Two weeks before the worldwide opening of One Direction: This Is Us, Morgan Spurlock's road trip with the world's biggest boy band, Channel 4 aired Crazy About One Direction, which followed some of Harry Styles, Louis Tomlinson, Liam Payne, Zayn Malik, and Niall Horan's most ardent fans as they obsessively tweeted, tracked the boys' every move, and shipped Larry (i.e. fantasized publicly that Louis and Harry are lovers).
The broadcast unleashed a torrent of social media hate from Directioners who said Crazy About One Direction made them look, well, crazy. The Twitter barrage included threats to its director, Brighton-based documentary veteran Daisy Asquith, and a bizarre meme blaming the movie for a supposed rash of suicides among Larry shippers. This was far crazier than anything in the film, an incisive and often quite sweet portrait of superfandom that was clearly on its subjects' side even as it detailed some of their more OTT behaviour. (You can still catch it at 4oD.)
Spurlock, best known for comedic, corporate-tweaking participatory docs like Super Size Me and The Greatest Movie Ever Sold, might have seemed an odd choice to document an X Factor-born global pop explosion. Was he the right one? Given Asquith's immersion in One Direction mania, we wanted to get her take on This Is Us. (You can read the full interview at MusicFilmWeb.com.)
What did you think of the movie?
I thought Liam's review of it, which he accidentally gave us all a few days before it came out, was the best one. In response to all the girls talking about [Crazy About One Direction] and how much they hated it, he tweeted that all documentaries are constructed, dramatised bullshit. And I thought, oh my god, I can't believe he's written that a few days before his documentary comes out. But it was constructed bullshit, unfortunately. I couldn't believe how much it was. That was really disappointing. [One Direction] going camping, going fishing, that sort of thing - peddling the idea of them as these wholesome boys. No one ever could say what they really felt. It was a giant promo.
Did you think that because it was Morgan Spurlock it was going to rise above the usual PR/commercial concerns?
I hoped they would embrace the subversive side of Morgan Spurlock and make a film that makes a virtue of that - that he's allowed in a way to question the situation. That obviously didn't happen. The boys have been selling it as an intimate film where "you get to know us," which is obviously clever - that's what the fans want. But it was also what I wanted. Anyone who likes documentary would want that. I thought maybe if Morgan taught them something about what makes good documentary, they might have bought into it.
If you take the Spurlock question out of the equation - the question of what he might have brought to it based on his past work - did it fail as a movie about a pop phenomenon?
Well, it doesn't fail as a movie for the fans - obviously they're going to love it. It's very unchallenging, there's plenty of shots of the boys with their shirts off. I understand that.

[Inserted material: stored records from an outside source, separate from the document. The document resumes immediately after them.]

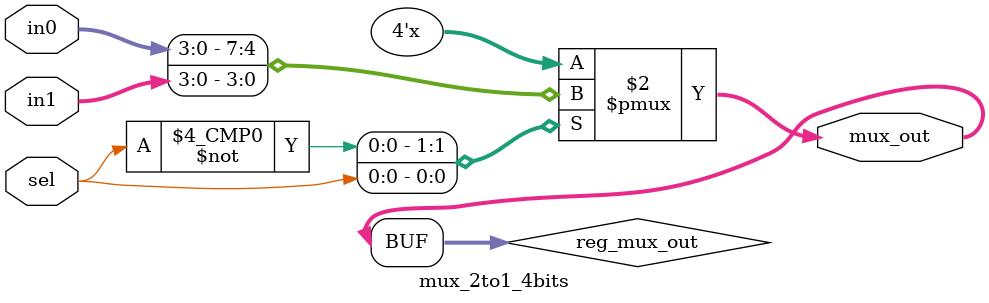
<source format=v>
module mux_2to1_4bits 
(   
    input   wire    [3:0] in0,
    input   wire    [3:0] in1,
    input   wire          sel, 
    output  wire    [3:0] mux_out
);
    reg [3:0] reg_mux_out;

    always @(*) 
    begin
        case (sel)
            1'b0:       reg_mux_out = in0;
            1'b1:       reg_mux_out = in1;
            default:    reg_mux_out = 4'h0;
        endcase
    end

    assign mux_out = reg_mux_out;
endmodule

</source>
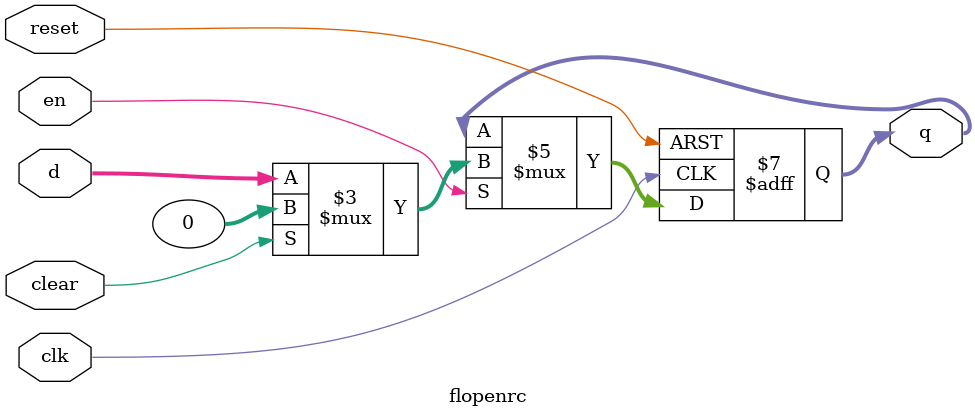
<source format=v>
module flopenrc #(
    parameter WIDTH = 32
) 
(
    input  wire                 clk,
    input  wire               reset,
    input  wire                  en,
    input  wire               clear,
    input  wire [WIDTH-1 : 0]     d,
    output reg  [WIDTH-1 : 0]     q
);
    always @(posedge clk, posedge reset) begin
        if (reset) begin
            q <= 0;
        end 
        else if (en) begin
            if (clear) begin
                q <= 0;
            end 
            else begin
                q <= d;
            end
        end
    end
    
endmodule
</source>
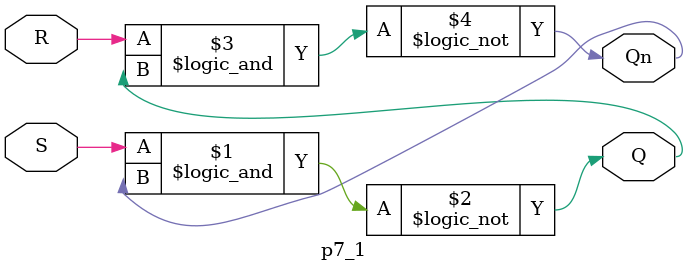
<source format=sv>
`timescale 1ns / 1ps
module p7_1 (
    input logic S,
    input logic R,
    output logic Q,
    output logic Qn
    );

//wire Q_int, Qn_int;
//logic Q_int, Qn_int;

//assign #1 Q_int = ~(S & Qn_int);
assign #1 Q = !(S && Qn);

//assign #1 Qn_int = ~(R & Q_int);
assign #1 Qn = !(R && Q);

//assign Q = Q_int;

//assign Qn = Qn_int;


endmodule
</source>
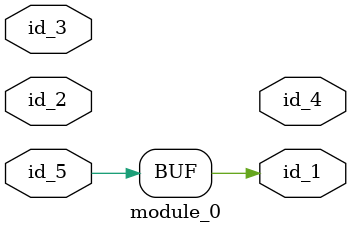
<source format=v>
module module_0 (
    id_1,
    id_2,
    id_3,
    id_4,
    id_5
);
  input id_5;
  output id_4;
  input id_3;
  inout id_2;
  output id_1;
  assign id_1 = id_5;
endmodule

</source>
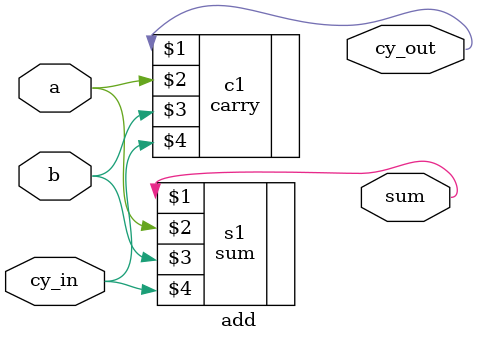
<source format=v>
module add(cy_out, sum, a, b, cy_in);
    input a, b, cy_in;
    output sum, cy_out;

    sum     s1(sum, a, b, cy_in);
    carry   c1(cy_out, a, b, cy_in);
    
endmodule
</source>
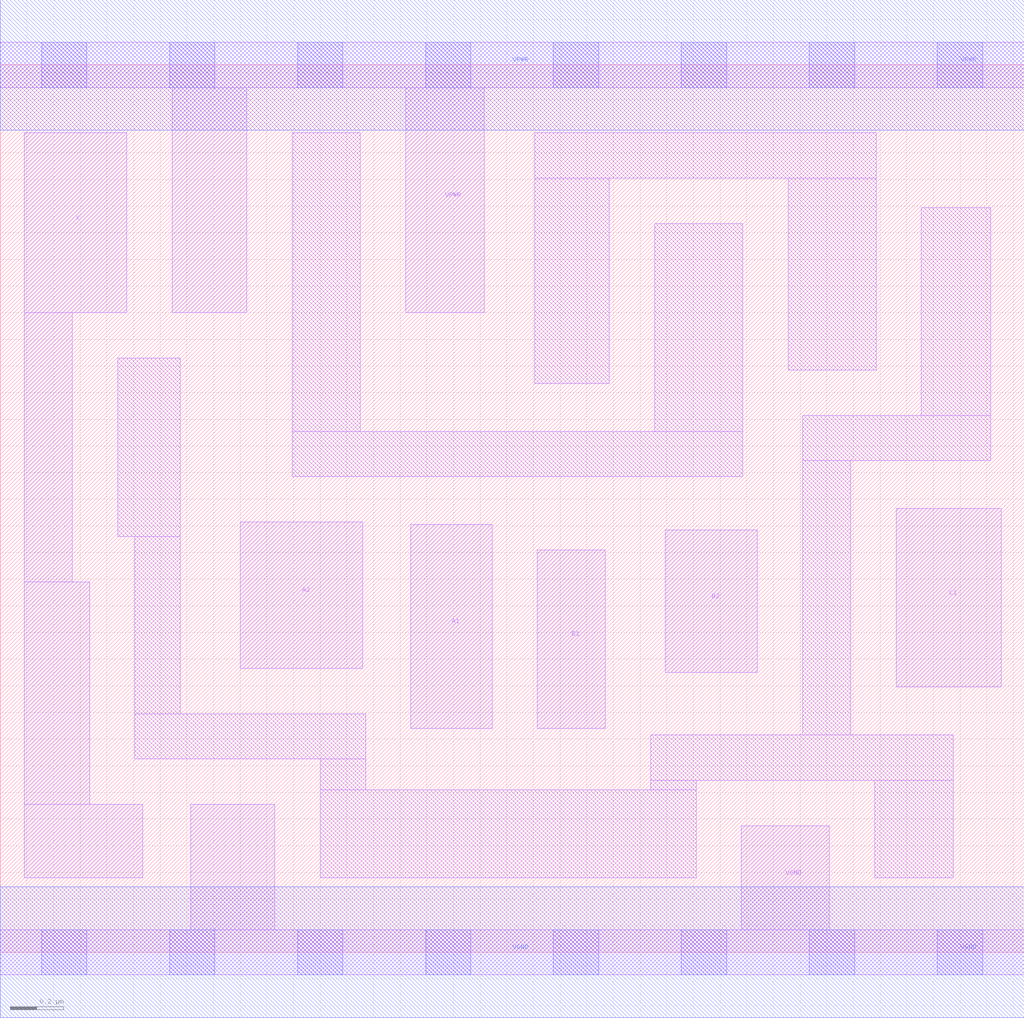
<source format=lef>
# Copyright 2020 The SkyWater PDK Authors
#
# Licensed under the Apache License, Version 2.0 (the "License");
# you may not use this file except in compliance with the License.
# You may obtain a copy of the License at
#
#     https://www.apache.org/licenses/LICENSE-2.0
#
# Unless required by applicable law or agreed to in writing, software
# distributed under the License is distributed on an "AS IS" BASIS,
# WITHOUT WARRANTIES OR CONDITIONS OF ANY KIND, either express or implied.
# See the License for the specific language governing permissions and
# limitations under the License.
#
# SPDX-License-Identifier: Apache-2.0

VERSION 5.7 ;
  NAMESCASESENSITIVE ON ;
  NOWIREEXTENSIONATPIN ON ;
  DIVIDERCHAR "/" ;
  BUSBITCHARS "[]" ;
UNITS
  DATABASE MICRONS 200 ;
END UNITS
MACRO sky130_fd_sc_lp__a221o_0
  CLASS CORE ;
  SOURCE USER ;
  FOREIGN sky130_fd_sc_lp__a221o_0 ;
  ORIGIN  0.000000  0.000000 ;
  SIZE  3.840000 BY  3.330000 ;
  SYMMETRY X Y R90 ;
  SITE unit ;
  PIN A1
    ANTENNAGATEAREA  0.159000 ;
    DIRECTION INPUT ;
    USE SIGNAL ;
    PORT
      LAYER li1 ;
        RECT 1.540000 0.840000 1.845000 1.605000 ;
    END
  END A1
  PIN A2
    ANTENNAGATEAREA  0.159000 ;
    DIRECTION INPUT ;
    USE SIGNAL ;
    PORT
      LAYER li1 ;
        RECT 0.900000 1.065000 1.360000 1.615000 ;
    END
  END A2
  PIN B1
    ANTENNAGATEAREA  0.159000 ;
    DIRECTION INPUT ;
    USE SIGNAL ;
    PORT
      LAYER li1 ;
        RECT 2.015000 0.840000 2.270000 1.510000 ;
    END
  END B1
  PIN B2
    ANTENNAGATEAREA  0.159000 ;
    DIRECTION INPUT ;
    USE SIGNAL ;
    PORT
      LAYER li1 ;
        RECT 2.495000 1.050000 2.840000 1.585000 ;
    END
  END B2
  PIN C1
    ANTENNAGATEAREA  0.159000 ;
    DIRECTION INPUT ;
    USE SIGNAL ;
    PORT
      LAYER li1 ;
        RECT 3.360000 0.995000 3.755000 1.665000 ;
    END
  END C1
  PIN X
    ANTENNADIFFAREA  0.280900 ;
    DIRECTION OUTPUT ;
    USE SIGNAL ;
    PORT
      LAYER li1 ;
        RECT 0.090000 0.280000 0.535000 0.555000 ;
        RECT 0.090000 0.555000 0.335000 1.390000 ;
        RECT 0.090000 1.390000 0.270000 2.400000 ;
        RECT 0.090000 2.400000 0.475000 3.075000 ;
    END
  END X
  PIN VGND
    DIRECTION INOUT ;
    USE GROUND ;
    PORT
      LAYER li1 ;
        RECT 0.000000 -0.085000 3.840000 0.085000 ;
        RECT 0.715000  0.085000 1.030000 0.555000 ;
        RECT 2.780000  0.085000 3.110000 0.475000 ;
      LAYER mcon ;
        RECT 0.155000 -0.085000 0.325000 0.085000 ;
        RECT 0.635000 -0.085000 0.805000 0.085000 ;
        RECT 1.115000 -0.085000 1.285000 0.085000 ;
        RECT 1.595000 -0.085000 1.765000 0.085000 ;
        RECT 2.075000 -0.085000 2.245000 0.085000 ;
        RECT 2.555000 -0.085000 2.725000 0.085000 ;
        RECT 3.035000 -0.085000 3.205000 0.085000 ;
        RECT 3.515000 -0.085000 3.685000 0.085000 ;
      LAYER met1 ;
        RECT 0.000000 -0.245000 3.840000 0.245000 ;
    END
  END VGND
  PIN VPWR
    DIRECTION INOUT ;
    USE POWER ;
    PORT
      LAYER li1 ;
        RECT 0.000000 3.245000 3.840000 3.415000 ;
        RECT 0.645000 2.400000 0.925000 3.245000 ;
        RECT 1.520000 2.400000 1.815000 3.245000 ;
      LAYER mcon ;
        RECT 0.155000 3.245000 0.325000 3.415000 ;
        RECT 0.635000 3.245000 0.805000 3.415000 ;
        RECT 1.115000 3.245000 1.285000 3.415000 ;
        RECT 1.595000 3.245000 1.765000 3.415000 ;
        RECT 2.075000 3.245000 2.245000 3.415000 ;
        RECT 2.555000 3.245000 2.725000 3.415000 ;
        RECT 3.035000 3.245000 3.205000 3.415000 ;
        RECT 3.515000 3.245000 3.685000 3.415000 ;
      LAYER met1 ;
        RECT 0.000000 3.085000 3.840000 3.575000 ;
    END
  END VPWR
  OBS
    LAYER li1 ;
      RECT 0.440000 1.560000 0.675000 2.230000 ;
      RECT 0.505000 0.725000 1.370000 0.895000 ;
      RECT 0.505000 0.895000 0.675000 1.560000 ;
      RECT 1.095000 1.785000 2.785000 1.955000 ;
      RECT 1.095000 1.955000 1.350000 3.075000 ;
      RECT 1.200000 0.280000 2.610000 0.610000 ;
      RECT 1.200000 0.610000 1.370000 0.725000 ;
      RECT 2.005000 2.135000 2.285000 2.905000 ;
      RECT 2.005000 2.905000 3.285000 3.075000 ;
      RECT 2.440000 0.610000 2.610000 0.645000 ;
      RECT 2.440000 0.645000 3.575000 0.815000 ;
      RECT 2.455000 1.955000 2.785000 2.735000 ;
      RECT 2.955000 2.185000 3.285000 2.905000 ;
      RECT 3.010000 0.815000 3.190000 1.845000 ;
      RECT 3.010000 1.845000 3.715000 2.015000 ;
      RECT 3.280000 0.280000 3.575000 0.645000 ;
      RECT 3.455000 2.015000 3.715000 2.795000 ;
  END
END sky130_fd_sc_lp__a221o_0

</source>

It's a good thing we did make our film when we did, because the fans have no voice at all in this film. Their excitement is explained away in two lines by a neuroscientist [laughs]. They're only allowed to be this anonymous mass of love.
Have you ever seen a One Direction gig?
I've been to a few. Those gigs are exciting, they're fun. In a way the problem with the [concert] footage [in This Is Us] is it's with the boys. You're not in the audience, therefore you don't get the excitement of being with thousands of other girls.
Does that render it ineffective as a concert film?
I think the film will work if the cinemas are full of really excited girls, but I don't think it's exciting in itself. The concerts are brilliant because of the level of excitement in the audience. I suppose it's a brilliant way for girls who can't afford the concert tickets, which are unbelievably, exclusively priced - it provides a service to those girls. I wouldn't want them not to have that. I just wish it was a little bit wittier. Those girls are very knowing about the situation they're a part of. They're actually very wise and funny about it, but the movie never goes there.
Which begs the question, why hire Morgan Spurlock? Unless you're just hiring him to lend credibility to what you're going to do anyway.
I guess that's what they were doing, yeah. And I wonder if Morgan Spurlock totally understood that. He probably did. When I was at Wembley - they were doing this press conference at Wembley, Morgan Spurlock's crew was there and I was there. It was the only time we were in the same place. And I checked into my appalling hotel around the corner and I wondered where Morgan Spurlock was staying, and which one of us was the bigger fool that night.